While in Detroit this past Saturday, I saw an advertisement for the new Michael Moore movie denouncing capitalism and the free market system. It irritated me, and then, the more I thought about it, it irritated me more, in ways I didn't expect.
Moore is, first of all, no relation, and, second, not new to iconoclastic filmmaking. His previous cinematic offerings have taken on everything from corporate greed in the car industry to gun control and school shootings to 9/11 conspiracy theories.
What amazes me is not that Michael Moore doesn't like capitalism. It's that he's trying to make money off of his denunciation of capitalism, and using advertising to try to do so. It's almost as though the filmmaker is winking at us, kind of like the Borat character, bilking us for our cash and laughing at our gullibility for giving it to him.
My first reaction to the new Moore movie was a little bit of personal outrage. Still, Moore fits the image of the cash-hungry counter-culturalist Merle Haggard sang about in the '60s as one who "loves our milk and honey" while he "preaches about another way of living." At first I wanted to say, like Haggard, "love it or leave it," and I hope you're able to make a killing selling this movie in Cuba.
My second reaction was to wonder how addled the American public is that no one seems to be recognizing this kind of hypocrisy. Why doesn't the American left have the gumption to say, "This guy is a clown, and he's working at cross purposes with us."
But the more I think about it, Michael Moore isn't all that different from me, and most of the Christians I know.
Michael Moore believes (I'll take him and face value) that the market system is destructive and evil, and should be replaced with something else. He just doesn't want to live in the "something else."
I believe the market system is often destructive and evil, and everything it could be replaced with is even more dehumanizing, until it's replaced with the kingdom of Christ. I don't mind a limited, bounded market system (one that is people-centered, treats workers right, respects the creation, maintains local traditions and the social order).
But I also know what I've received from the prophets and apostles of Jesus. The issue, ultimately, isn't the economic system itself (although that's important). It's the rebellion of money-worship and greed.
I know as a follower of Christ Jesus that one of the most dangerous forces in this age is the passion for money or, more often, the passion for things. I know what Jesus has taught us that Mammon is a god, and a jealous one at that.

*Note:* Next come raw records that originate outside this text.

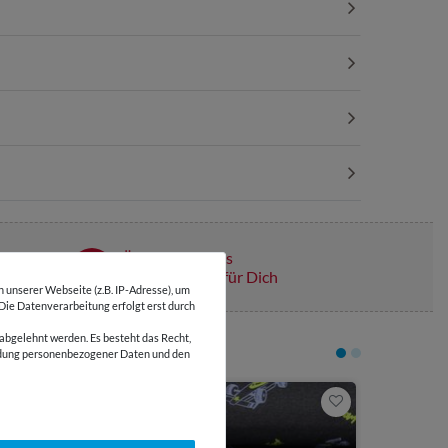
Über 110 Gratis
Schnittmuster für Dich
unserer Webseite (z.B. IP-Adresse), um
 Die Datenverarbeitung erfolgt erst durch
abgelehnt werden. Es besteht das Recht,
wendung personenbezogener Daten und den
7,35 €
0,5 Meter | 14
Jersey -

And yet, I'm able to know this, believe this, think this, while having too many of my decisions made by "care for tomorrow," even though I'm able to repeat back from memory what Jesus said about this.
Yes, Michael Moore is a hypocrite. But aren't we all. And shouldn't his hypocrisy remind us to take up the plank in our own eye, and start giving away some money, some stuff, from our homes and, more importantly, from our affections.
This is, as the Scriptures repeatedly emphasize, not a simple thing to do. And the Bible nowhere calls us to a kind of mechanistic legalism to put a hedge around the temptation of Mammonism. But it's awfully hard to see our captivity to wealth when the poorest among us is richer, by world standards, than the rich young ruler would have been, richer than Nebuchadnezzar in all his glory.
American Christians are starting to awaken somewhat to what our fat affluence has done to our supposedly counter-cultural gospel. One can only imagine that, as we speak, some evangelical trinket-maker is designing wall decorations that say "Money is the root of all kinds of evil" to sell to us, as "reminders."
I hope I'm able to see a love of Mammon more and more clearly in my own life, and not just in the other Moore's situation. The issue isn't capitalism vs. socialism, and it certainly isn't Michael Moore's hypocritical antics.
After all, a "serve two masters" hypocrisy is much worse when one of those masters is supposed to be Jesus.